Items from a dataset:

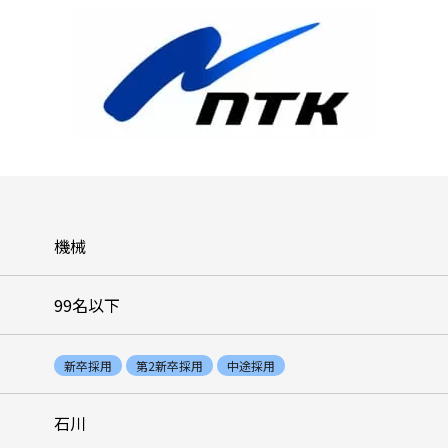
機械
99名以下
新卒採用
第2新卒採用
中途採用
石川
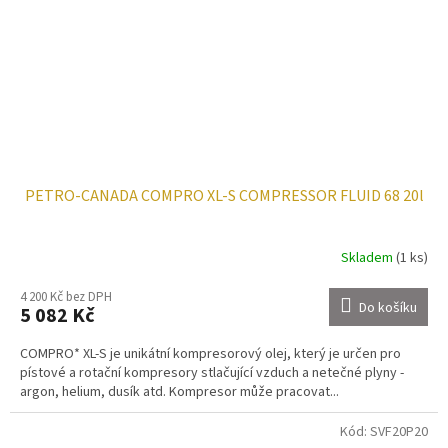
PETRO-CANADA COMPRO XL-S COMPRESSOR FLUID 68 20l
Skladem
(1 ks)
4 200 Kč bez DPH
Do košíku
5 082 Kč
COMPRO* XL-S je unikátní kompresorový olej, který je určen pro
pístové a rotační kompresory stlačující vzduch a netečné plyny -
argon, helium, dusík atd. Kompresor může pracovat...
Kód:
SVF20P20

TASK OBJECTIVE — Retrieve every line above holding the word "COMPRO".

ANSWER BOX —
PETRO-CANADA COMPRO XL-S COMPRESSOR FLUID 68 20l
COMPRO* XL-S je unikátní kompresorový olej, který je určen pro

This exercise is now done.